MACPAC continues to ponder value of collaborations between states

At its monthly meeting on Thursday, the Medicaid and CHIP Payment and Access Commission continued its discussion of whether federal policies can—or should—help states collaborate to bolster their administrative capacity. 

The Commission heard from Rhonda Anderson, director of the Drug Review Effectiveness Project at Oregon Health and Science University, and Elena Nicollela, executive director of the New England States Consortium Systems Organization. Both organizations bring leaders and experts from multiple states together to solve organizational and financial challenges in healthcare.
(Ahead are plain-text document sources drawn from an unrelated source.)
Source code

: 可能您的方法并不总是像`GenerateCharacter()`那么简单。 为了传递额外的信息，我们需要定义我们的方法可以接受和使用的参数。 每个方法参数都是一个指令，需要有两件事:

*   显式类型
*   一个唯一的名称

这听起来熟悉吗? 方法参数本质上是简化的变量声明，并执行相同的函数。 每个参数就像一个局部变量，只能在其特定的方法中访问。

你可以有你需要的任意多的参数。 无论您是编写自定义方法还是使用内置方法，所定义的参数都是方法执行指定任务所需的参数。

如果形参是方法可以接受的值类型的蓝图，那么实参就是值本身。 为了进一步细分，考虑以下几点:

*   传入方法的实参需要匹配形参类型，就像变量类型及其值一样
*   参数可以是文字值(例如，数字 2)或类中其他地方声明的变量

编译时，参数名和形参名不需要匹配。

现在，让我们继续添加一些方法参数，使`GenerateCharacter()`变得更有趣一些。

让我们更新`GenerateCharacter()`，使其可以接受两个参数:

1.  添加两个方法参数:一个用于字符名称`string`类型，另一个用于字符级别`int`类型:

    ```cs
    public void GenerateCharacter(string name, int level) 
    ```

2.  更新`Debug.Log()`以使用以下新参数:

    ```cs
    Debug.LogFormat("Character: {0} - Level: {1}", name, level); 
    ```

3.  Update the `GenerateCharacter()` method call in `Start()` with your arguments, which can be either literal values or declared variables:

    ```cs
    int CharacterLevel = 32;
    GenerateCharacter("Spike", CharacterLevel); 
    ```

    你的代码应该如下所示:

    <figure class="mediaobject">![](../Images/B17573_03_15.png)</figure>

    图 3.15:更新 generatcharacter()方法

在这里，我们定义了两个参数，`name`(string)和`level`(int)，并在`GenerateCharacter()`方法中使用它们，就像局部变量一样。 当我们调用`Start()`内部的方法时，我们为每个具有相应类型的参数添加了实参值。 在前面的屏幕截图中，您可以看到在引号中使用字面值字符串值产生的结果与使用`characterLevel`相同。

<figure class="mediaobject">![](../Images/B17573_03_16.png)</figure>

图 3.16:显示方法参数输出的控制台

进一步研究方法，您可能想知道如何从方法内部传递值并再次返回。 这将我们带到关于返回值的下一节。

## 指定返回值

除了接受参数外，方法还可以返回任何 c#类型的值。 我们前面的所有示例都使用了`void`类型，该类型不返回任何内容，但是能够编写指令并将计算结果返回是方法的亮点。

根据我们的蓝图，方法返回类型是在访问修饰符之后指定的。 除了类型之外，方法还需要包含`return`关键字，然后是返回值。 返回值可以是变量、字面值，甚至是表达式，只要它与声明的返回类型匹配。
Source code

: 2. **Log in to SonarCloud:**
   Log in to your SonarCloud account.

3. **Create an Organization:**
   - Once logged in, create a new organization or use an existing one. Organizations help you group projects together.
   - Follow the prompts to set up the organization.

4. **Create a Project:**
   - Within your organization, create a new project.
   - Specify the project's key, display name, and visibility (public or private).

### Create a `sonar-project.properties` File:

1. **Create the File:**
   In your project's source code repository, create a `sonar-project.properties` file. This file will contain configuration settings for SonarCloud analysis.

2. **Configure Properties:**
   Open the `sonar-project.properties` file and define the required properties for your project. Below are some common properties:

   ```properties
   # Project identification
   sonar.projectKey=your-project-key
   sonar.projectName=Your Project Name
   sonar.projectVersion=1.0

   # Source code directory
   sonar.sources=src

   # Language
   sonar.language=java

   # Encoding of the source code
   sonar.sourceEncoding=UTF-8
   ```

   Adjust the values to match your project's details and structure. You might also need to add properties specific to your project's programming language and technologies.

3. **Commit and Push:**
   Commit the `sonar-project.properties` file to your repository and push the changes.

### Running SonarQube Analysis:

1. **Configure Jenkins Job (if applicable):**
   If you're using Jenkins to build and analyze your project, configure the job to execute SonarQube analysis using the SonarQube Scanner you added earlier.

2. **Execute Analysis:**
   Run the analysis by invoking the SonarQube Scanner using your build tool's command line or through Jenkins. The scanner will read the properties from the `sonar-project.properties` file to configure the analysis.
This session was part of an ongoing discussion. The Commission’s June 2014 report identified multistate partnerships as one way to improve states’ administrative capacity. Last fall, it discussed the idea that “federal policies encourage, incentivize, and fund state collaboration.”

Commissioners discussed why the federal government should incentivize collaboration (if it should), what it could do to promote collaboration, and what issues it would encourage the groups to solve.  

Kit Gorton, M.D., suggested collaborations could produce cost savings, since many Medicaid programs are trying to solve the similar problems.

At one point, six states were spending "an administrative fortune" on a population that would have fit inside Pennsylvania alone, Gorton said. 

Alan Weil agreed: “These are not policy consortia, these are practical operational consortia. In a world where there are 55 separate policymakers around Medicaid policy, opportunities for alignment are hard to find,” he said.

States would especially want to learn from other states about best practices, said Toby Douglas, though Stacey Lampkin later pointed out that it may be helpful to understand what information states can access already.

However, the federal government can’t force states can’t to collaborate with one another; the states must believe they will benefit, said Darin Gordon. Plus, effective multistate collaborations already exist, like the National Governors Association’s Center for Best Practices, said Chuck Gordon, J.D.

There may be opportunities to bring together states heading in the same direction, said Penny Thompson, MACPAC’s chair.

Thompson asked presenter Moira Forbes to provide the Commission with collaboration models that have been tried, as well as potential ways to incentivize states to work together.